Un Papa contradictorio
Juan Pablo II llegó al pontificado con fama de cardenal progresista y moderno. Pero enseguida apareció más bien como un enigma. Sin duda ha sido un Papa contradictorio. Y podría aún reservar sorpresas.Karol Wojtyla había sido el obispo más joven del Concilio Vaticano II. Nacido en una familia sencilla, cuyo padre era un militar rígido, piadoso y con problemas psiquiátricos, sobresalió casi desde niño como quien lucha por ser no sólo el primero de la clase, sino en todo. Su primera pasión fue el teatro, y como actor escogía siempre el papel de rey, nunca los secundarios.
Fue un joven que, al revés de muchos otros futuros sacerdotes, conoció el amor humano antes de consagrarse a Dios. Y hasta se ha hablado de que fue novio de una joven que murió en un campo de concentración. Su infancia y su juventud estuvieron marcadas por el dolor y la muerte. No conoció a la que iba a ser su única hermana, que nació muerta (¿de ahí su preocupación obsesiva contra el aborto?). Su único hermano, que era médico, murió antes de cumplir los 30 años. Karol quedó huérfano de madre siendo aún niño, y a los 20 años vio agonizar de infarto a su padre.
La muerte de Juan Pablo I
Tras la muerte repentina y aún misteriosa de Juan Pablo I, cuyo pontificado duró sólo 32 días, el entonces arzobispo de Cracovia no había descartado la posibilidad de ser Papa. Así me lo confió un amigo suyo, quien me contó que, al saber Wojtyla que los cardenales se inclinaban por buscar a un Papa con buena salud, había dejado sobre la mesa de su escritorio un electrocardiograma que atestiguaba el perfecto funcionamiento de su corazón. El Vaticano había difundido la noticia de que Juan Pablo I había muerto de infarto.Wojtyla fue el primer Papa que se atrevió a invitar a su piscina de la finca de Castelgandolfo a unas jovencitas polacas, hijas de una familia amiga. Yo he conocido a cinco papas, pero sólo a Juan Pablo II le he visto los calcetines, porque no tiene reparo en cruzar las piernas en público. No es un Papa hierático ni inmóvil. Y fue al primer Papa a quien vi salir a la calle con un jersey encima de la sotana.
Sin duda, Juan Pablo II ha sido el Papa que más y mejor ha sabido usar los instrumentos de la modernidad. Todo ello llevó a no pocos analistas, sobre todo al inicio de su pontificado, a equivocarse pensando que se trataba de un Papa progresista y moderno. Pero no era así. Juan Pablo II es, sin duda, un hombre de nuestro tiempo en sus gestos externos, pero ha sido desde sus comienzos un Papa conservador y severo, sobre todo de puertas adentro de la Iglesia.

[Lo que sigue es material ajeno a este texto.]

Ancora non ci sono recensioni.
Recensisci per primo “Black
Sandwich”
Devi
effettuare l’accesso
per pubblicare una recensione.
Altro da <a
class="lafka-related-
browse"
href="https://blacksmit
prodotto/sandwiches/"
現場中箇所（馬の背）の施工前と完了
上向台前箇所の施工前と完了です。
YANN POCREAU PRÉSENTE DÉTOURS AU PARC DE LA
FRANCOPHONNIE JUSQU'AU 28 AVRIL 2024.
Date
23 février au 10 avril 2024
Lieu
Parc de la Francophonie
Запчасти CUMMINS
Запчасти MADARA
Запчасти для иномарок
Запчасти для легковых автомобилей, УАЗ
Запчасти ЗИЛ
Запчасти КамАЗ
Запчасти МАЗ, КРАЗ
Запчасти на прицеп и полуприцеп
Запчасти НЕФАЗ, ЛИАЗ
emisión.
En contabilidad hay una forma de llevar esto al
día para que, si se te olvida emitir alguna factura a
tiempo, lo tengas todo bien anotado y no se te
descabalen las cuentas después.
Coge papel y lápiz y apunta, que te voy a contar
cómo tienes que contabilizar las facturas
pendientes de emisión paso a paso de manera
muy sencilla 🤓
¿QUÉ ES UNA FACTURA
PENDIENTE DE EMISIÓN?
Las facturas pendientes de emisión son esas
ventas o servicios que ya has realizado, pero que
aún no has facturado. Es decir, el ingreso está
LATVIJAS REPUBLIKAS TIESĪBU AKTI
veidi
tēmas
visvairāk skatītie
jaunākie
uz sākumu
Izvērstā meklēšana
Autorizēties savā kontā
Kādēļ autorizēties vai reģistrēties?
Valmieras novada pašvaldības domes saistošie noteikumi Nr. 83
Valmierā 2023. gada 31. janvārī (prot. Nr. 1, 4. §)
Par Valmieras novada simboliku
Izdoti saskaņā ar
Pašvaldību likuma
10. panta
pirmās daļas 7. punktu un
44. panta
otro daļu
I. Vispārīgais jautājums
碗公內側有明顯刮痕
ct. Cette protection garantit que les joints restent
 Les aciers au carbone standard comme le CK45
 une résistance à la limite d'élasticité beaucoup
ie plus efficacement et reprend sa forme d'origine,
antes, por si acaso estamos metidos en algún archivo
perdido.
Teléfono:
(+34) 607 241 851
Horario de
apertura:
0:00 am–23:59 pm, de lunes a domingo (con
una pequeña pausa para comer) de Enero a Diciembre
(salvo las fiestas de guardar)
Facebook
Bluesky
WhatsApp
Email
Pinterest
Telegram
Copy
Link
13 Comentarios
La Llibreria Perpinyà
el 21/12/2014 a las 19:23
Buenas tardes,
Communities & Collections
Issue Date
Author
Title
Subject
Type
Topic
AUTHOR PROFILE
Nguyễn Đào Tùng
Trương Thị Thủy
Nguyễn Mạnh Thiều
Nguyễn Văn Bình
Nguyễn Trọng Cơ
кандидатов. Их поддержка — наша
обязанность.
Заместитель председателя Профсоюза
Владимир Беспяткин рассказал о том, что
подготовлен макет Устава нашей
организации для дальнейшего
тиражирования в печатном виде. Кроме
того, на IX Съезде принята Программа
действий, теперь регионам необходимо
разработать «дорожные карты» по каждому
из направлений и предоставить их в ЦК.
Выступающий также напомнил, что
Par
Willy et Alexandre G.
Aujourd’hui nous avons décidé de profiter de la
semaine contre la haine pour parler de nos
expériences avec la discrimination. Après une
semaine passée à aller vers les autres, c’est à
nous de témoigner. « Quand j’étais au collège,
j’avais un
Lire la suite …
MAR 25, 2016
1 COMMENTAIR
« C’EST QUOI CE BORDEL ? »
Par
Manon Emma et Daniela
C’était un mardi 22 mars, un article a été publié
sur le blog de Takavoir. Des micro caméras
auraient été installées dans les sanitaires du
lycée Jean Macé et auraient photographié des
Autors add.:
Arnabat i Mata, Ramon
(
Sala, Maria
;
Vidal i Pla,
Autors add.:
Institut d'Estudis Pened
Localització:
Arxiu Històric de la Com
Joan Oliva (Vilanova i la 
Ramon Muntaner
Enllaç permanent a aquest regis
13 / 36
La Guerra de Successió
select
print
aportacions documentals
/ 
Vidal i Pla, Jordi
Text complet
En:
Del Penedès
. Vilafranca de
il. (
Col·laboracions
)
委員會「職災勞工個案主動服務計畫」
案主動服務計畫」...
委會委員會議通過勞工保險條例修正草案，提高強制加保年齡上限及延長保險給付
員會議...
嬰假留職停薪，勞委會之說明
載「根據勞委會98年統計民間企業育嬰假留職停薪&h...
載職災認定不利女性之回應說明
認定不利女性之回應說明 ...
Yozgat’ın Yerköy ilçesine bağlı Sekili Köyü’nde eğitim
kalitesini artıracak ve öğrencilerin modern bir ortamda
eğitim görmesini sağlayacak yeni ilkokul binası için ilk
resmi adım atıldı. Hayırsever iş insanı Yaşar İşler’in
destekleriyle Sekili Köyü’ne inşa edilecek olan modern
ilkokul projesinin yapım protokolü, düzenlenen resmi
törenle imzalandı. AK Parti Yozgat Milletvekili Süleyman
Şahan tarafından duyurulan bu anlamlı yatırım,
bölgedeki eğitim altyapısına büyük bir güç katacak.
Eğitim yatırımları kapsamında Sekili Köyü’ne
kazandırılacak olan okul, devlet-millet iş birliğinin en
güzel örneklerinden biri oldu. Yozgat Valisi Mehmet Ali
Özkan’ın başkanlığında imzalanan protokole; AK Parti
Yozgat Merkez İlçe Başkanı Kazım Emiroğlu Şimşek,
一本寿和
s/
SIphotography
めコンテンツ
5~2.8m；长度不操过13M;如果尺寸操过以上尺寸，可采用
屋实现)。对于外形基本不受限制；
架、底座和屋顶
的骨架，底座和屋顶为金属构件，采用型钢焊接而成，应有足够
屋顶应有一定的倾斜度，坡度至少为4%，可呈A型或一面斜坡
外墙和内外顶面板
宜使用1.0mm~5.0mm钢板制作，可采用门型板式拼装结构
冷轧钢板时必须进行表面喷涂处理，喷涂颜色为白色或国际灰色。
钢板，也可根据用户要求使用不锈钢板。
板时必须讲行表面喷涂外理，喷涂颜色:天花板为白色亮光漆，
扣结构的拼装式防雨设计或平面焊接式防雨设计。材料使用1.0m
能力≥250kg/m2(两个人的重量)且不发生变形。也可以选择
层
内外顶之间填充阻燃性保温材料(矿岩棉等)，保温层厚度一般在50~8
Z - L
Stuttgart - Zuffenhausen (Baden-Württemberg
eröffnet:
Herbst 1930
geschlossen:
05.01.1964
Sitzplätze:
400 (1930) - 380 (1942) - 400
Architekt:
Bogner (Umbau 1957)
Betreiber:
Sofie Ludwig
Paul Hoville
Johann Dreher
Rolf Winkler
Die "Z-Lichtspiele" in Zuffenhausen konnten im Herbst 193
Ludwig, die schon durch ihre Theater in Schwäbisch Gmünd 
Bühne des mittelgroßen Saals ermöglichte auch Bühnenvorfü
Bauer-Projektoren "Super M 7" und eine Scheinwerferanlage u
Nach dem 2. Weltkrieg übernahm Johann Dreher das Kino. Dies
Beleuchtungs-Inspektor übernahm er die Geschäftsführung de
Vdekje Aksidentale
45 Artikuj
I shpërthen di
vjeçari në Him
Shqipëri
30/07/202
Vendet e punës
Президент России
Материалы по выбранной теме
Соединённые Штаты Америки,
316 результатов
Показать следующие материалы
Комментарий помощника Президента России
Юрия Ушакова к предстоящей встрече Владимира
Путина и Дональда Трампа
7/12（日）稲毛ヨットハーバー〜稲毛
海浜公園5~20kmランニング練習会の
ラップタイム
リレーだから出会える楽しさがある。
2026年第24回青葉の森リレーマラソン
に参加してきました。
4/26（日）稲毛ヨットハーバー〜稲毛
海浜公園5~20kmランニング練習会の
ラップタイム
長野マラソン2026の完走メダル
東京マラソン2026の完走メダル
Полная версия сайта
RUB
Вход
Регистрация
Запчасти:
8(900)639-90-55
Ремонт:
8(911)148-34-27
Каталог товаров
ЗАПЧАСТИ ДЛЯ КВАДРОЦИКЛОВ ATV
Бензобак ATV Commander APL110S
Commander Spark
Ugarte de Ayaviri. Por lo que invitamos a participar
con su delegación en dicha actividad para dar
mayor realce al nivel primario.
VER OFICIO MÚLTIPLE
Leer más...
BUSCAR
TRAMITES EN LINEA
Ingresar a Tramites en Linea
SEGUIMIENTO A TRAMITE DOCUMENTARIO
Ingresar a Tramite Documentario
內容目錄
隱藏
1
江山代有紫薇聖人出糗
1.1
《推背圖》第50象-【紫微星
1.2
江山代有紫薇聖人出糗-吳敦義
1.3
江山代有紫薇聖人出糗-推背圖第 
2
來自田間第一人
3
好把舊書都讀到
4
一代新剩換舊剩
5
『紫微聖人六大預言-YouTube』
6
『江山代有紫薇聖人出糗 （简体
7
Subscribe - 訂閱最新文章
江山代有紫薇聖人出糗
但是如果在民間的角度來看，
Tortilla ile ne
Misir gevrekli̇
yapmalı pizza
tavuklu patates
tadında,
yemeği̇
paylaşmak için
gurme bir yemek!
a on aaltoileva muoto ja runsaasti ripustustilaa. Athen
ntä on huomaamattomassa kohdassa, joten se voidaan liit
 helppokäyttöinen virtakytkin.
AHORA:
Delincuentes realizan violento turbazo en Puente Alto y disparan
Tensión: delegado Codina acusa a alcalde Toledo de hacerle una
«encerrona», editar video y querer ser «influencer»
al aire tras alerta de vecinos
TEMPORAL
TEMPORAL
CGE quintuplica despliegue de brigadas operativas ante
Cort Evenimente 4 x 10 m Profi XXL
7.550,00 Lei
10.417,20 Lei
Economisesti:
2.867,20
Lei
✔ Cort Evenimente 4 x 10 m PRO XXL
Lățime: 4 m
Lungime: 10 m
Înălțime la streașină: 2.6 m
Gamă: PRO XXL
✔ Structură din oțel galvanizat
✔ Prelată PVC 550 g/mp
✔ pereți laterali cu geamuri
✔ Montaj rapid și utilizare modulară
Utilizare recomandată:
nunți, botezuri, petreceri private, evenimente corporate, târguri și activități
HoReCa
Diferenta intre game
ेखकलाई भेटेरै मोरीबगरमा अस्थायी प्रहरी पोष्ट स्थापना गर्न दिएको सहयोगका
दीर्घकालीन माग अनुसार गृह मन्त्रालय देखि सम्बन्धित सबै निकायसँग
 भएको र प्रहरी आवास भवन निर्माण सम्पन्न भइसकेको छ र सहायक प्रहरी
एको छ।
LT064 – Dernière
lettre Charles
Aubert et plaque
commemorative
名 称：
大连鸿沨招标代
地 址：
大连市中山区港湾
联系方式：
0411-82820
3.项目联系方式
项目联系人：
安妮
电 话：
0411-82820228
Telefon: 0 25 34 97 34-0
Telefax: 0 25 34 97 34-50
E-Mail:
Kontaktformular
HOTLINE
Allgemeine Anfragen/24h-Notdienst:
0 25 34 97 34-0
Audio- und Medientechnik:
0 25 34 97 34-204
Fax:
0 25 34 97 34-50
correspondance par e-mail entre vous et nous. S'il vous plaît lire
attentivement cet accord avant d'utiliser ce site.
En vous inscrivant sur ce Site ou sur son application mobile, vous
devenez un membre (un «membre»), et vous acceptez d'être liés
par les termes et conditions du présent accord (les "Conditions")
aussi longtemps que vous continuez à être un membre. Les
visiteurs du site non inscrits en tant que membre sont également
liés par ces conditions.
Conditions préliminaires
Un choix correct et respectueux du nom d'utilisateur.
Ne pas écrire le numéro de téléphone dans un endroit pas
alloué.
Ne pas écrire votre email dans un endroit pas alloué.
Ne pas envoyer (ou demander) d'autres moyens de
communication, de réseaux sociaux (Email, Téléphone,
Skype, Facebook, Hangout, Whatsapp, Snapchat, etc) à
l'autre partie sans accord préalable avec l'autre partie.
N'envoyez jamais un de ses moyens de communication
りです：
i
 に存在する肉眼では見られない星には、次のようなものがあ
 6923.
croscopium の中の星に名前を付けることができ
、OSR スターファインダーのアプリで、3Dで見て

Fue poco a poco cerrando varias de las ventanas que habían abierto el Concilio Vaticano II y sus antecesores, Juan XXIII y Pablo VI.
Precisamente en el concilio, el cardenal de Cracovia, que era el padre conciliar más joven, se caracterizó por su línea conservadora, sobre todo en relación con el ateísmo. Y no pocas de sus propuestas -que el concilio, en su mayoría progresista, le echó abajo- las ha ido introduciendo durante su pontificado a través de sus encíclicas.
Pero también es verdad que, con el mismo ardor con el que combatió al comunismo materialista, ha seguido hasta hoy denunciando los males del capitalismo y de la globalización económica, que empobrecen cada vez más a los pobres del Tercer y Cuarto Mundo.
También en materia de ecumenismo, Juan Pablo II ha dado pasos hacia adelante desde el inicio de su pontificado hasta hoy. Y es en este campo del ecumenismo donde pienso que podría aún reservarnos sorpresas positivas de última hora.
Pero, sin duda, este pontificado termina bajo el signo de la contradicción, porque mientras, por ejemplo, es quizá el Papa que más se ha acercado a los judíos, al mismo tiempo acaba de beatificar al cardenal croata Stepinac, acusado de haber colaborado en su tiempo con las fuerzas nazis.
Juan Pablo II ha recorrido docenas de veces los países más pobres de la Tierra, hablándoles contra los ricos, pero ha dejado en la cuneta a no pocos teólogos de la liberación que habían dedicado su vida a los pobres.
Dos cosas, sin embargo, nadie podrá negarle: haber contribuido como pocos, con sus viajes, a devolver a la Iglesia un prestigio mundial que estaba perdiendo y su generosidad a la hora de entregarse a su misión pastoral, en la que ha demostrado que el carisma de la Iglesia es el de ser misionera, y no burócrata. Por ello, él preferiría, si pudiera escoger, morir en la brecha. Durante un viaje, no en su cama del Vaticano.